If you thought it was hard to get your recommended five fruit and vegetable portions a day, look away now; health experts have newly stated that we should be tucking into 10 portions every day if we want to live longer and stave off diseases like cancer.
In a study by Imperial College London, researchers analysed 95 previous studies on fruit and vegetable intake and concluded that eating 10 a day could prevent 53,000 premature deaths. Eating five a day stops 32,000 a year. It further found that doubling the current recommendation could stop 7,200 cancer deaths and nearly 14,000 stroke deaths annually.
“Fruit and vegetables have been shown to reduce cholesterol levels, blood pressure, and to boost the health of our blood vessels and immune system.
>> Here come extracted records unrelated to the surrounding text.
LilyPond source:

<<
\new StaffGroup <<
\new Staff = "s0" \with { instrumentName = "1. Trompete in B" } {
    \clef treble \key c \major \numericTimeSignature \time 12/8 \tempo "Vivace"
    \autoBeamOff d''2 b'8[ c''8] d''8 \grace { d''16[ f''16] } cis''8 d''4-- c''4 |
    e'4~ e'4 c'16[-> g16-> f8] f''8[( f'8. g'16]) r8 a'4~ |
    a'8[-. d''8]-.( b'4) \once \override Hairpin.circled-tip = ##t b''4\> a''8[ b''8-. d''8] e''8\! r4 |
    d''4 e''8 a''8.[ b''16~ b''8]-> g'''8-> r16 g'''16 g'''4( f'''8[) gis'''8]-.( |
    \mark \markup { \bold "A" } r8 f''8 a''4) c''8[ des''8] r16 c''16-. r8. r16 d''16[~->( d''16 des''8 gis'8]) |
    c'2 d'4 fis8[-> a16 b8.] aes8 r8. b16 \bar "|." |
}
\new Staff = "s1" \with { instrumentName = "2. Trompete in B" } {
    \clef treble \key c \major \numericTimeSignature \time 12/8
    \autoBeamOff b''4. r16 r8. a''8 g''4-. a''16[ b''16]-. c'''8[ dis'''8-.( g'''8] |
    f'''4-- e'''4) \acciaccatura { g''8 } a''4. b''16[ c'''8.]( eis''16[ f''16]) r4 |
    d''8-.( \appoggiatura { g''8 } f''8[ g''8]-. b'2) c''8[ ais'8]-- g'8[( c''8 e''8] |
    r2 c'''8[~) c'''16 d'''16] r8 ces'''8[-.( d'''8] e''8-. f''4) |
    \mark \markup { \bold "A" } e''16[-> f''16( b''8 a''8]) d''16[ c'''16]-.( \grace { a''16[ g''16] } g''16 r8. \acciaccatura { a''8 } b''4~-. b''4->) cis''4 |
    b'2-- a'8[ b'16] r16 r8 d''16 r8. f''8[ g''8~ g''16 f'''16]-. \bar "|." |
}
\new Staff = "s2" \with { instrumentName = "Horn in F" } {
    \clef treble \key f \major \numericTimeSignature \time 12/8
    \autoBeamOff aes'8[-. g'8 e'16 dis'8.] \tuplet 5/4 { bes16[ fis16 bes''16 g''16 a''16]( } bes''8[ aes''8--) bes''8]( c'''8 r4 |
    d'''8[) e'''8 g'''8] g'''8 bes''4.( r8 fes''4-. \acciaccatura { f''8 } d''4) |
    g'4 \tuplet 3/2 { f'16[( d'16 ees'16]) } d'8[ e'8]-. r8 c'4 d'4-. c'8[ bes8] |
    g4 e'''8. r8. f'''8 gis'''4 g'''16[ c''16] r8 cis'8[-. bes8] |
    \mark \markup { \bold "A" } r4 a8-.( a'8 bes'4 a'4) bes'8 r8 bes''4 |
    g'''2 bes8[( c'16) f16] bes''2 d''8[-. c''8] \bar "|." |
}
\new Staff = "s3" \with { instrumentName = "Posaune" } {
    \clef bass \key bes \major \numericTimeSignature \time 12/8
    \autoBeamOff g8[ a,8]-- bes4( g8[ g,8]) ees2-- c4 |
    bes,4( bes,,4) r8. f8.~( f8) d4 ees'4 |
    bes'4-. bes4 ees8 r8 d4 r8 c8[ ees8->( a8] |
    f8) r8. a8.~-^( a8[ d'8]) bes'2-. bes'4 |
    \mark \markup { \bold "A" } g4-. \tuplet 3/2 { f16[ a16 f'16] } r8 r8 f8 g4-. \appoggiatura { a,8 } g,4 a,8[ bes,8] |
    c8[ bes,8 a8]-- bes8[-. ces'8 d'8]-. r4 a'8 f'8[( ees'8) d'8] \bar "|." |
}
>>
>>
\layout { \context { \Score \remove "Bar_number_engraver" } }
This may be due to the complex network of nutrients they hold,” lead author Dr Dagfinn Aune said.
“For instance they contain many antioxidants, which may reduce DNA damage, and lead to a reduction in cancer risk.
“I think people should try to do better than five if they can. There do seem to be benefits from a higher intake.”
The study, published in the Journal of Epidemiology, also noted which fruit and vegetables provided the best protection. Apples, pears, citrus fruits, salads, green leafy vegetables and cruciferous veg like cauliflower were highlighted as helping against heart disease and stroke, while green veg, yellow veg and cruciferous veg were shown to lower the risk of cancer.
One portion counts as 80g, which is the equivalent of two tangerines, seven strawberries or three heaped tablespoons of spinach or peas for small fruit and veg, an apple or banana for medium sized foods or half a grapefruit for large fruit.